Hundreds of people, some of them Carmel residents, packed the Zionsville Town Hall last Tuesday night to hear whether the Board of Zoning Appeals was going to allow a Walmart Superstore to be built at 11000 Michigan Rd. near 106th Street. The majority of them left very happy.
Walmart was hoping to build a 156,621-square-foot superstore on land it bought in 2005, but at the end of a spirited three-hour debate, board members voted 4-0 against Walmart’s request.
The primary sticking point revolved around the size of the proposed store. Walmart representatives were requesting a variance from two of Zionsville’s business zoning restrictions.
The ordinance states that no single-use facility, whether free-standing or contained in an integrated center, can exceed 60,000 square feet of gross floor area, and no integrated center can exceed 125,000 square feet of total gross floor area.
Walmart’s facility more than doubled the size of the 60,000 square foot limit and was about 30,000 square feet over the integrated center restriction. Comparatively, the existing Marsh supermarket at 106th Street and Michigan Road is about 64,000 square feet.
Walmart’s attorney, Joe Calderon, presented the store’s side, arguing that the proposed size was comparable to the nearby Target and Home Depot stores just south of 106th Street on Michigan Road.
Remonstrators and town staff disagreed with that logic, citing 106th Street as a “transitional boundary” and using Carmel’s zoning ordinances as an example. In 2006, Carmel and Zionsville worked in collaboration to create ordinances limiting building size, with 106th Street as a border, which begins an area of less-intense commercial development that transitions to residential developments.
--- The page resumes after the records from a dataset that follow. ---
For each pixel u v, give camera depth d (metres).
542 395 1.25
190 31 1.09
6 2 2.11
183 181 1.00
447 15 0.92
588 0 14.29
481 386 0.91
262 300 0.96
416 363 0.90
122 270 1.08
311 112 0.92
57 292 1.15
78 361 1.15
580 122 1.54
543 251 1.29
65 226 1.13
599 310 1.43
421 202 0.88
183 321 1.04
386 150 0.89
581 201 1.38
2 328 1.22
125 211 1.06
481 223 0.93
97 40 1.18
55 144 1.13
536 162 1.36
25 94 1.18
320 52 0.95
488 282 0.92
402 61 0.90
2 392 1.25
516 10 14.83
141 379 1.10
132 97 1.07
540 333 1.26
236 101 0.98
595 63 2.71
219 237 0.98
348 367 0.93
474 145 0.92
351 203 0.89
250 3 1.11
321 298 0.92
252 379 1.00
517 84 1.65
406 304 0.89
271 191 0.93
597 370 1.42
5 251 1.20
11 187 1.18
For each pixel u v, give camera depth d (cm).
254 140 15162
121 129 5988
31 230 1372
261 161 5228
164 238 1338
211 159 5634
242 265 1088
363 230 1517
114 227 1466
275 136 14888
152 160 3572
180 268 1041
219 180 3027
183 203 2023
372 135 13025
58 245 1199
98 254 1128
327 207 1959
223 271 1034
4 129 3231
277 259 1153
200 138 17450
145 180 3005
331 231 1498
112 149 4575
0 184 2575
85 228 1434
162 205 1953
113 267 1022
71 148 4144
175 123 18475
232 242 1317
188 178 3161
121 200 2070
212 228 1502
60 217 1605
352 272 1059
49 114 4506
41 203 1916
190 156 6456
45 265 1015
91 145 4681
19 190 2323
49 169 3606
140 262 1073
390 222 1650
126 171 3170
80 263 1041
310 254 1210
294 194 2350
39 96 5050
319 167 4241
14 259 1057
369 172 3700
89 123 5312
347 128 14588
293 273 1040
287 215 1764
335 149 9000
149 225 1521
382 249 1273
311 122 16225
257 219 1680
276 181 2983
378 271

Carmel’s ordinance does not restrict “big box” development along Michigan Road until north of 106th Street, when an 85,000-square-foot restriction begins. In 2006, Zionsville adopted the 60,000-square-foot restriction for businesses within town borders no matter the location.
Arguments presented by remonstrators, mostly residents of Zionsville, ranged from concerns about increased crime to the store being open 24 hours to decreased property values. Discussion around Walmart identifying itself as an “integrated center” also was disputed as only 2,800 square feet of the proposed 156,621 square feet would be dedicated to “tenants” with no individual entries nor resemblance to other integrated centers in the area, such as Boone Village.
Near the end of the meeting, Wayne Delong, the director of planning and economic development for the Town of Zionsville, summarized in his staff report that the Petitioner had not clearly identified why it needed a variance of development standards beyond the allowed 60,000 square feet.
Board Member Gregory Morical concluded the discussion by stating, “One point that is important to make is that the burden is on the petitioner to show us why they need the variance. Based upon what we heard tonight and the findings of fact, I feel they failed to meet that burden.”
As the vote passed and both variance requests were denied, the crowd was elated. Leigh Ann Akard, owner of Akard True Value in Boone Village commented, “Regardless of who it is, it was such a huge request. I think the Board of Zoning made the right decision, otherwise they would be setting a precedent.” She added, “It’s not a small, ‘can we bend?’ It was ‘how far can we bend’?”
Per board procedures, Walmart may change the building design to meet the size requirements and re-file in one year.